Some concrete ways in which LEAP improves the interpretation process include:
– Prioritization: Variants that are at high likelihood of being pathogenic, or variants that are close to the decision boundary and difficult to interpret, may be flagged for expedited interpretation by geneticists, or referred to more senior ones.
– Re-interpretation: It’s common for interpretations of variants to be revisited periodically to make sure they’re up to date; at Color, non-benign variants are re-reviewed every 6 or 12 months. With LEAP, we can dynamically make this period more or less frequent, depending on the variant’s predicted pathogenicity.
– Visual aid: Finally, a variant interpreter’s workflow includes reviewing evidence from different sources (literature, known databases, and so on). LEAP summarizes much of this evidence in one place andprovides a data-driven estimate of each data point’s importance, impact, and expected overall outcome, helping the interpreter check for any discrepancies and unexpected results.
Next Steps
LEAP is a variant interpretation tool that uses machine learning to combine multiple categories of evidence, aid variant interpretation, and ultimately improve the accuracy and efficiency of our clinical reporting processes. The initial version of LEAP was trained using logistic regression, which provides visibility into individual feature contribution to a given variant pathogenicity prediction, but represents contribution in a linear fashion. A non-linear (e.g., tree-based) approach, by contrast, could capture more nuanced patterns and provide more hierarchical rationales for predictions, which may be more aligned with a variant scientist’s decision process.

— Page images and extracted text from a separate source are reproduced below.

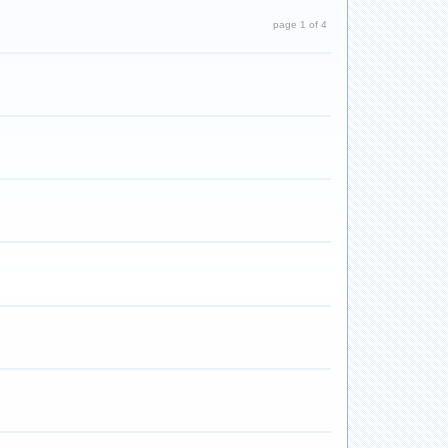
page 1 of 4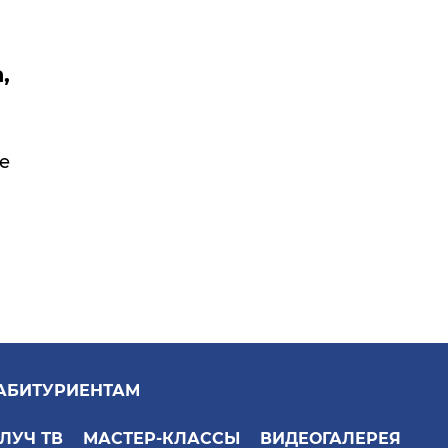
,
пе
АБИТУРИЕНТАМ
ЛУЧ ТВ
МАСТЕР-КЛАССЫ
ВИДЕОГАЛЕРЕЯ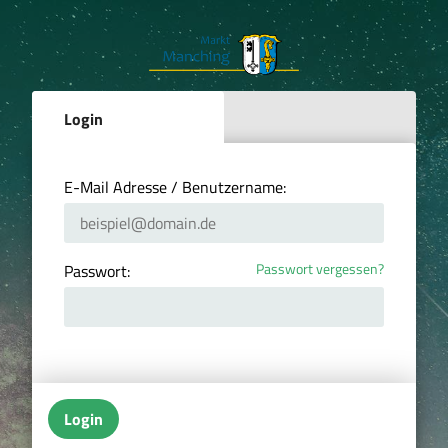
Login
E-Mail Adresse / Benutzername:
Passwort vergessen?
Passwort:
Login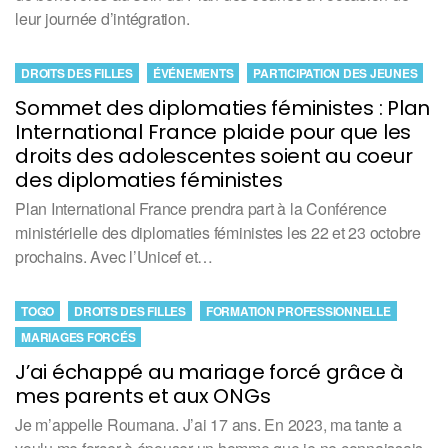
leur journée d’intégration.
DROITS DES FILLES
ÉVÉNEMENTS
PARTICIPATION DES JEUNES
Sommet des diplomaties féministes : Plan
International France plaide pour que les
droits des adolescentes soient au coeur
des diplomaties féministes
Plan International France prendra part à la Conférence
ministérielle des diplomaties féministes les 22 et 23 octobre
prochains. Avec l’Unicef et…
TOGO
DROITS DES FILLES
FORMATION PROFESSIONNELLE
MARIAGES FORCÉS
J’ai échappé au mariage forcé grâce à
mes parents et aux ONGs
Je m’appelle Roumana. J’ai 17 ans. En 2023, ma tante a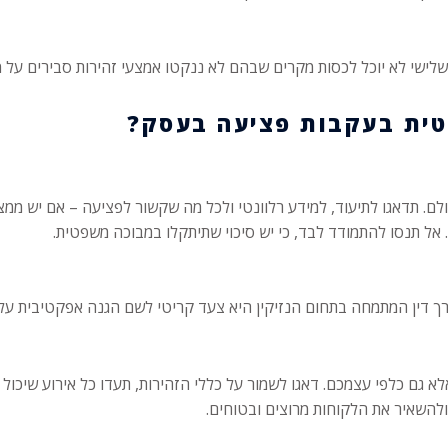
 שלישי לא יוכל לכסות מקרים שבהם לא ננקטו אמצעי זהירות סבירים על
. תדאגו לתיעוד, למידע רלוונטי ולכל מה שקשור לפציעה – אם יש ממצאי
 אל תנסו להתמודד לבד, כי יש סיכוי שתיתקלו במבוכה משפטית.
ורך דין המתמחה בתחום הנזיקין היא צעד קריטי לשם הגנה אפקטיבית ע
גם כלפי עצמכם. דאגו לשמור על כללי הזהירות, תעדו כל אירוע שיכול ל
ולהשאיר את הלקוחות מרוצים ובטוחים.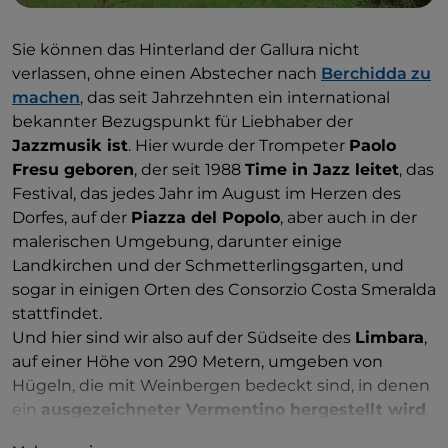
Sie können das Hinterland der Gallura nicht
verlassen, ohne einen Abstecher nach
Berchidda zu
machen
, das seit Jahrzehnten ein international
bekannter Bezugspunkt für Liebhaber der
Jazzmusik ist
. Hier wurde der Trompeter
Paolo
Fresu geboren
, der seit 1988
Time in Jazz leitet
, das
Festival, das jedes Jahr im August im Herzen des
Dorfes, auf der
Piazza del Popolo
, aber auch in der
malerischen Umgebung, darunter einige
Landkirchen und der Schmetterlingsgarten, und
sogar in einigen Orten des Consorzio Costa Smeralda
stattfindet.
Und hier sind wir also auf der Südseite des
Limbara
,
auf einer Höhe von 290 Metern, umgeben von
Hügeln, die mit Weinbergen bedeckt sind, in denen
ein
ausgezeichneter Vermentino hergestellt wird
,
der mit der DOCG ausgezeichnet wurde: Etwas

Gene holdout cross-validation results also show the model’s robustness and extensibility to different loss-of-function genes for cancer. As a further extension, we’re working on applying a similar model to other health conditions, such as cardiovascular disease. These conditions are generally less well understood than cancer, but as genetics starts to play a larger role, machine learning can help us generate new variant interpretation criteria, and increase the efficiency of our variant interpretation process.